The United States Electoral College is a deliberative body through which the US president is elected to office. The Electoral College is made up of 538 electors; each state is allotted a set number of electors equivalent to its two senators plus its number of congressional house representatives. For example, Alabama, which has two senators and seven representatives, is allotted nine electors. The state with the most electors is California, which has fifty-five. The District of Columbia is allotted three electors. Though voters may be unaware of the process, when they cast their ballots during the general election in November their votes are actually used to determine the electors from their state.

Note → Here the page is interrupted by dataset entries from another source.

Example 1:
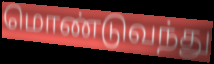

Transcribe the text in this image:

மொண்டுவந்து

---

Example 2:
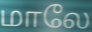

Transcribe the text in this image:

மாலே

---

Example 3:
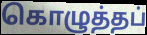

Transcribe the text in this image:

கொழுத்தப்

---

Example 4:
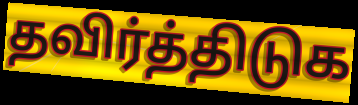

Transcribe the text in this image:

தவிர்த்திடுக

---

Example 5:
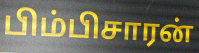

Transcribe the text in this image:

பிம்பிசாரன்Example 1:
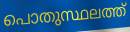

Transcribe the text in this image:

പൊതുസ്ഥലത്ത്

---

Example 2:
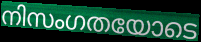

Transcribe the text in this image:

നിസംഗതയോടെ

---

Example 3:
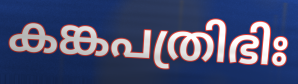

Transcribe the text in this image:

കങ്കപത്രിഭിഃ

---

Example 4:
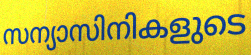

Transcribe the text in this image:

സന്യാസിനികളുടെ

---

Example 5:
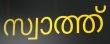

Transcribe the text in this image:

സ്വാത്ത്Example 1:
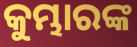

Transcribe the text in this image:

କୁମ୍ଭାରଙ୍କ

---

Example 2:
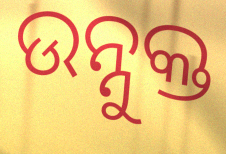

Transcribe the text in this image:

ଉନ୍ନୁକ୍ତ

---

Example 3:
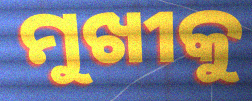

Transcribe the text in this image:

ମୁଖୀକୁ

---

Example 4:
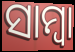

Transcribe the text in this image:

ସାମ୍ବା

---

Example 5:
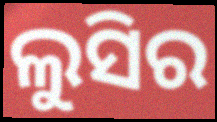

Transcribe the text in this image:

ଲୁସିରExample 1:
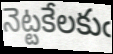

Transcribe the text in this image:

నెట్టకేలకుఁ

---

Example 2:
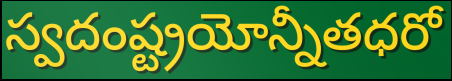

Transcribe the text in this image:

స్వదంష్ట్రయోన్నీతధరో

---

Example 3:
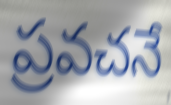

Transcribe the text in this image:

ప్రవచనే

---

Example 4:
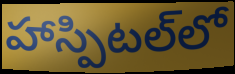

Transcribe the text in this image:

హాస్పిటల్‌లో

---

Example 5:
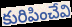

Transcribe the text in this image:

కురిపించేవి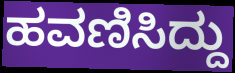
ಹವಣಿಸಿದ್ದು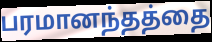
பரமானந்தத்தைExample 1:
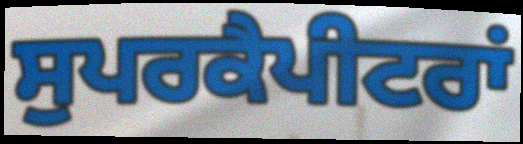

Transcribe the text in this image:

ਸੁਪਰਕੈਪੀਟਰਾਂ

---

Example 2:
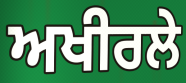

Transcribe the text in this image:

ਅਖੀਰਲੇ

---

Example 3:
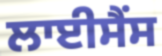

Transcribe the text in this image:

ਲਾਈਸੈਂਸ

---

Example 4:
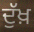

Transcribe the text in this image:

ਦੁੱਖ਼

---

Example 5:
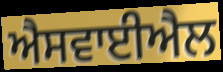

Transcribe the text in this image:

ਐਸਵਾਈਐਲ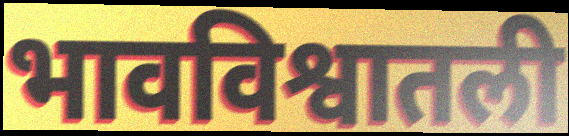
भावविश्वातलीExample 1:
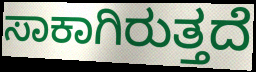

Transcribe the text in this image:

ಸಾಕಾಗಿರುತ್ತದೆ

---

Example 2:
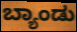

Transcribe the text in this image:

ಬ್ಯಾಂಡು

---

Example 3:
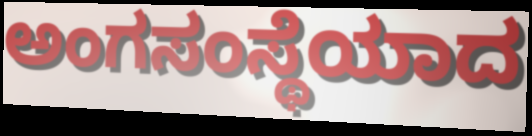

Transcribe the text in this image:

ಅಂಗಸಂಸ್ಥೆಯಾದ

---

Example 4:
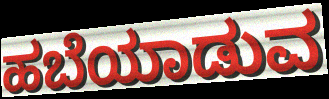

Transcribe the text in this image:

ಹಬೆಯಾಡುವ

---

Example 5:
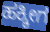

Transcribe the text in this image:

ಹಕ್ಕೀಗ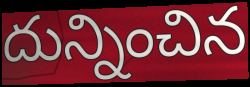
దున్నించినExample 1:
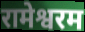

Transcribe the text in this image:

रामेश्वरम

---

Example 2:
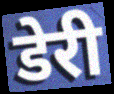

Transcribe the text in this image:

डेरी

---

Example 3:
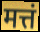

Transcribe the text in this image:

मत्तं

During the general election, the winner of the popular vote—the winner based on the number of actual votes cast by the general population—is determined in each state. In practice, electors vote for the candidate who wins the popular vote in their state, therefore all of a state's electoral votes tend to go to the same candidate. However, several states do not require this. A federal court ruling in August 2019 ruled that members of the Electoral College are not mandated to vote for the winner of their state's popular vote. However, Colorado officials petitioned the US Supreme Court to review the case shortly after the 2019 decision. A candidate must receive at least 270 electoral votes to win the presidency. On the first Monday after the second Wednesday in December of the election year, the electors assemble in their respective states to cast their ballots and elect the president.
The Electoral College exists because of a compromise reached during the Constitutional Convention in 1787. During the convention, delegates considered several different ways of electing the president but could not agree. The issue was sent to the Committee of Eleven on Postponed Matters, which was developed to work on difficult issues facing the Convention. The committee, which included James Madison, proposed the system of electors. Originally, the electors would each cast two votes. The candidate with the greatest number of votes would become the president. The candidate who came in second would become the vice president. Electors were not permitted to select two candidates from their own state. The compromise was accepted because it solved three problems. First, it created a buffer between state and federal governments. Second, it protected the election from undue influence from the more populated states. Third, it gave citizens some input into the election of the president while also addressing concerns held by several Founders, including Alexander Hamilton, that common voters could be easily manipulated into electing unqualified candidates. Some of the delegates feared that citizens would not have confidence in a president if they were too far removed from the process of electing him. To help allay fears that the federal government had too much control over presidential elections, each state decided independently how to choose its electors.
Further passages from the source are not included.